_Stated problem_. Please rewrite the records from the line containing "common name: Little egret" through the line containing "genus: Armadillidium", substituting "binomial" for "scientific name" and leaving everything else unchanged.

_Data_.
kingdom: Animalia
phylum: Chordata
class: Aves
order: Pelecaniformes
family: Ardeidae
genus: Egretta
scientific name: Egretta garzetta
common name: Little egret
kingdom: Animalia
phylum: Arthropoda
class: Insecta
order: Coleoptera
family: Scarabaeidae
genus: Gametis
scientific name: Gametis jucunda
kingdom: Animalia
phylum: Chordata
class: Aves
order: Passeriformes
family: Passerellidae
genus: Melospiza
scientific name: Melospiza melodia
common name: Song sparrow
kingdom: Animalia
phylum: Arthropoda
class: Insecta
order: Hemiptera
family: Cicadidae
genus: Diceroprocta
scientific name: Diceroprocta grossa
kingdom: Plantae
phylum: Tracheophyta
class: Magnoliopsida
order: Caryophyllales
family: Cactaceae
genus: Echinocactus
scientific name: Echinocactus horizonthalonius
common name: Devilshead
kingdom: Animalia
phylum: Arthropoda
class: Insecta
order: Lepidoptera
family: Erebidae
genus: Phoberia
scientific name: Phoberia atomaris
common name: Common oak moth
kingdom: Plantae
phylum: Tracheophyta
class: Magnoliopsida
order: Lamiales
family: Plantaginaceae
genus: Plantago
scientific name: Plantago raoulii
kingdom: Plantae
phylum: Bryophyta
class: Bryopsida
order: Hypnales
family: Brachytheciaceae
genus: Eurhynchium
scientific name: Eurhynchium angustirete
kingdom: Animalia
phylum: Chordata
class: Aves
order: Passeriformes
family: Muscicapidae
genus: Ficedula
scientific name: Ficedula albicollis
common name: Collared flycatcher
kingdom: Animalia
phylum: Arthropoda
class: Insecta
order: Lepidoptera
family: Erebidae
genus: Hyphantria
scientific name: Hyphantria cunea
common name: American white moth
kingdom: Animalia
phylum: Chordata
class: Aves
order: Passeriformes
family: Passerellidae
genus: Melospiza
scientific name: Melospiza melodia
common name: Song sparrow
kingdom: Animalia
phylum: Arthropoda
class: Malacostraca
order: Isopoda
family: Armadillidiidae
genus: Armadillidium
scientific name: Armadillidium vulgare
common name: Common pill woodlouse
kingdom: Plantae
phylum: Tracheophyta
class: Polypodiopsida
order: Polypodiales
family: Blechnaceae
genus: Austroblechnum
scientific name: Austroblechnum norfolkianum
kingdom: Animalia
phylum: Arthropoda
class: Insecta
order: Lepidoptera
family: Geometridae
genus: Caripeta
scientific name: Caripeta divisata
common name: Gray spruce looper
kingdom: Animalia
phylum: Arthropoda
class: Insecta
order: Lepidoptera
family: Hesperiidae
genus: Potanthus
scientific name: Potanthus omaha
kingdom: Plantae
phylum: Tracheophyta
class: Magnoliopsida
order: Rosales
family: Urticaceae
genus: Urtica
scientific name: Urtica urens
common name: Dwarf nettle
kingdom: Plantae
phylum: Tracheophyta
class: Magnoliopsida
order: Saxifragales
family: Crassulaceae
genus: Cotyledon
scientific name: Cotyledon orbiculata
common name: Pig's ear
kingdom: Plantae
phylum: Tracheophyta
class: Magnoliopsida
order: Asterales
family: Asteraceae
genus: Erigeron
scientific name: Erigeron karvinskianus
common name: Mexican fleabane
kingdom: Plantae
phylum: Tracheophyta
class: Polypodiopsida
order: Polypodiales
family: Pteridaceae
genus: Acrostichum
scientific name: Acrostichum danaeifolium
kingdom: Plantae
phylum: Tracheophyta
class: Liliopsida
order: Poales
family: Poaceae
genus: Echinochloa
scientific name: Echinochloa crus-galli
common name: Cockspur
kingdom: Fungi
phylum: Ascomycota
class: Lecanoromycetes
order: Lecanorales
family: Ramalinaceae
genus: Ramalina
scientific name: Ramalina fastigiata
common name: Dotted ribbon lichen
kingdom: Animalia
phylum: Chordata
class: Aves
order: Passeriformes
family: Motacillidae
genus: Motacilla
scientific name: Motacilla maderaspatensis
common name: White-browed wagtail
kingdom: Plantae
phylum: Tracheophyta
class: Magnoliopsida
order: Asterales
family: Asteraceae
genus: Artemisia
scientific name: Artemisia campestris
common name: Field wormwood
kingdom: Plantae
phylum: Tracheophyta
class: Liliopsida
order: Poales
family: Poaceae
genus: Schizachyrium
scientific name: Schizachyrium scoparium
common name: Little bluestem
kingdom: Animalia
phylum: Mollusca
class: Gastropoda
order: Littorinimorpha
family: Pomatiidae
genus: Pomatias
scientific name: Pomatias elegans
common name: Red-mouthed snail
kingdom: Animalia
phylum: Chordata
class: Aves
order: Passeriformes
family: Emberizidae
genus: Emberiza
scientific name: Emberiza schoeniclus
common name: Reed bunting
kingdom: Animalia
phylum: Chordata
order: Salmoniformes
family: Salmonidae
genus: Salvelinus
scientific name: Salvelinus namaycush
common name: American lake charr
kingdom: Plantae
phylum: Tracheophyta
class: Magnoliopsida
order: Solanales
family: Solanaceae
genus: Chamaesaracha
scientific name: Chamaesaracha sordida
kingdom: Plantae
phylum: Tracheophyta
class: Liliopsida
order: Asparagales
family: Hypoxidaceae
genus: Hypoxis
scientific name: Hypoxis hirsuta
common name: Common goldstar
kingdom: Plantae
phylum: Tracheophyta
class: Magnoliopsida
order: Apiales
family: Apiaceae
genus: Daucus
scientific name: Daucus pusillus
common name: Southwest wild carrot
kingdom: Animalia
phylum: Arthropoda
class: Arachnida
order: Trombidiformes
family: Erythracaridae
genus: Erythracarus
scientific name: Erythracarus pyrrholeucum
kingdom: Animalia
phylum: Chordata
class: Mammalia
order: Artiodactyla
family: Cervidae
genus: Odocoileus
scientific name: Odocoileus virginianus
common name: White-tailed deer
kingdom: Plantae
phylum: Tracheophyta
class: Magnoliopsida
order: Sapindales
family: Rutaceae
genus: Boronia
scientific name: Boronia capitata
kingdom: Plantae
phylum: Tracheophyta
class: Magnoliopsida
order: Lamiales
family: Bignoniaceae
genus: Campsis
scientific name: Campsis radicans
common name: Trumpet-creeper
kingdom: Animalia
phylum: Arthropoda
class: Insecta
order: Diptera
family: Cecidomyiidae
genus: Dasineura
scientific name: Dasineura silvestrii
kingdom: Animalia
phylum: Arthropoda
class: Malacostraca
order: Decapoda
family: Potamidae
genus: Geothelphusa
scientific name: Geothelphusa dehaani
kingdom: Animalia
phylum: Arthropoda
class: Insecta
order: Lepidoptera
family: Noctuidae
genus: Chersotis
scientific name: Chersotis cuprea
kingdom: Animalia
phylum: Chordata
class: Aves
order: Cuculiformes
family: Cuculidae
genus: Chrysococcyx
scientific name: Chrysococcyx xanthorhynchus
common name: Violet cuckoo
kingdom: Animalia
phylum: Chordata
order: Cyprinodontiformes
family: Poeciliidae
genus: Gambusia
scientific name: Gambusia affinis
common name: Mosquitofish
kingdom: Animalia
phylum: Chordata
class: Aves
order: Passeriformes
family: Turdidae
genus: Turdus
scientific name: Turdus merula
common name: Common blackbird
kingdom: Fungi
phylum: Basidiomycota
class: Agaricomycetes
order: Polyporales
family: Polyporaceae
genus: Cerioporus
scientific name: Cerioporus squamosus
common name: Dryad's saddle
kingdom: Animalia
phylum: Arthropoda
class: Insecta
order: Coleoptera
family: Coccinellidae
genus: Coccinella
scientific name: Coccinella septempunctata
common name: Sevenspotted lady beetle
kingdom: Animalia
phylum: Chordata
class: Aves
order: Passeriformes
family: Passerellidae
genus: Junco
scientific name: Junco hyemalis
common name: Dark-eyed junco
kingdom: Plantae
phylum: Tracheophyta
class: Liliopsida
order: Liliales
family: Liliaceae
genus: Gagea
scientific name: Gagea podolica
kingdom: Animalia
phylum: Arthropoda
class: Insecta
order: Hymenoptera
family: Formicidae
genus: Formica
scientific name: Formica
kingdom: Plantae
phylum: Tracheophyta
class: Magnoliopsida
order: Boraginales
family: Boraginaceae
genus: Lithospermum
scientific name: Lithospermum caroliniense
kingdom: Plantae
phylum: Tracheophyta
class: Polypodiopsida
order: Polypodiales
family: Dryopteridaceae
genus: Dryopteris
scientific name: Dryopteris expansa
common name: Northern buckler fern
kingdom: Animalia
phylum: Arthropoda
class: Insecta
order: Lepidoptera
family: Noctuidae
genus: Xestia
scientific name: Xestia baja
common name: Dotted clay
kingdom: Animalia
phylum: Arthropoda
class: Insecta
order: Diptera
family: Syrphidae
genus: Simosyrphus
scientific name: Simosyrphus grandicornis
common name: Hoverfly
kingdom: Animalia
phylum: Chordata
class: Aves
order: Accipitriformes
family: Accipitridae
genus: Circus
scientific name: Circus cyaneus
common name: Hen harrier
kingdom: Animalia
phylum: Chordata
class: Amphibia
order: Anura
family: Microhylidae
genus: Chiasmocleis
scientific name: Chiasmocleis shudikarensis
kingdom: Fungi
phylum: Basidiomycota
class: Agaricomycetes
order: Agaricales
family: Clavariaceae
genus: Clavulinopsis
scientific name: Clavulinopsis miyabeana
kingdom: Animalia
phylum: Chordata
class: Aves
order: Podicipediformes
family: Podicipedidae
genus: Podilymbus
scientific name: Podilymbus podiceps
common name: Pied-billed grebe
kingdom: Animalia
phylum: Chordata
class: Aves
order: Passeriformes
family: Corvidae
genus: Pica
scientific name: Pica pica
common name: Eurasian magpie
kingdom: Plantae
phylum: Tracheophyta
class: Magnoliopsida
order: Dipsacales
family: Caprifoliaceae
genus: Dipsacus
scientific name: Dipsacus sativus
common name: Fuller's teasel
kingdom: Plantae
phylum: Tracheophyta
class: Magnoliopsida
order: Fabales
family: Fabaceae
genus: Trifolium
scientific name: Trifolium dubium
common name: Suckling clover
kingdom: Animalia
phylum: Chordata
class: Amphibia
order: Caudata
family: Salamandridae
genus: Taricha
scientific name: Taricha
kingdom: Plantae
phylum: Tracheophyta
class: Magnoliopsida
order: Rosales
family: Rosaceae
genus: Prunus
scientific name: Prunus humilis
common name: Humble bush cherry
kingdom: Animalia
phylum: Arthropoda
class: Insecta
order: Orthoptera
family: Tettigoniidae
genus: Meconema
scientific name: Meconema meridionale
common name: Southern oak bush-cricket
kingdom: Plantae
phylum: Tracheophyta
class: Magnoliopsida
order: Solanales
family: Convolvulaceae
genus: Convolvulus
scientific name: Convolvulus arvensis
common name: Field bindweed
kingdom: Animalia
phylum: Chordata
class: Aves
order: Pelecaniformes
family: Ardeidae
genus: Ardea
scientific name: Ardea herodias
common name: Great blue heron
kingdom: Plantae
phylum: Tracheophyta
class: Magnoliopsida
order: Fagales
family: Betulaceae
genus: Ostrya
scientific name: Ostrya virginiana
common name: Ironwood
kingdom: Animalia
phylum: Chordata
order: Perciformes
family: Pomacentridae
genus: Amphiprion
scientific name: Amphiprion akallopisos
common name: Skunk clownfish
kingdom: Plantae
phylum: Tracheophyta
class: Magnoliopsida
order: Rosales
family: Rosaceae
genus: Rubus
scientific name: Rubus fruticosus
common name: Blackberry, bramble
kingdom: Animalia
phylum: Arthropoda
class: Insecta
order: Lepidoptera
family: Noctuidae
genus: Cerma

_Response for this exercise_.
common name: Little egret
kingdom: Animalia
phylum: Arthropoda
class: Insecta
order: Coleoptera
family: Scarabaeidae
genus: Gametis
binomial: Gametis jucunda
kingdom: Animalia
phylum: Chordata
class: Aves
order: Passeriformes
family: Passerellidae
genus: Melospiza
binomial: Melospiza melodia
common name: Song sparrow
kingdom: Animalia
phylum: Arthropoda
class: Insecta
order: Hemiptera
family: Cicadidae
genus: Diceroprocta
binomial: Diceroprocta grossa
kingdom: Plantae
phylum: Tracheophyta
class: Magnoliopsida
order: Caryophyllales
family: Cactaceae
genus: Echinocactus
binomial: Echinocactus horizonthalonius
common name: Devilshead
kingdom: Animalia
phylum: Arthropoda
class: Insecta
order: Lepidoptera
family: Erebidae
genus: Phoberia
binomial: Phoberia atomaris
common name: Common oak moth
kingdom: Plantae
phylum: Tracheophyta
class: Magnoliopsida
order: Lamiales
family: Plantaginaceae
genus: Plantago
binomial: Plantago raoulii
kingdom: Plantae
phylum: Bryophyta
class: Bryopsida
order: Hypnales
family: Brachytheciaceae
genus: Eurhynchium
binomial: Eurhynchium angustirete
kingdom: Animalia
phylum: Chordata
class: Aves
order: Passeriformes
family: Muscicapidae
genus: Ficedula
binomial: Ficedula albicollis
common name: Collared flycatcher
kingdom: Animalia
phylum: Arthropoda
class: Insecta
order: Lepidoptera
family: Erebidae
genus: Hyphantria
binomial: Hyphantria cunea
common name: American white moth
kingdom: Animalia
phylum: Chordata
class: Aves
order: Passeriformes
family: Passerellidae
genus: Melospiza
binomial: Melospiza melodia
common name: Song sparrow
kingdom: Animalia
phylum: Arthropoda
class: Malacostraca
order: Isopoda
family: Armadillidiidae
genus: Armadillidium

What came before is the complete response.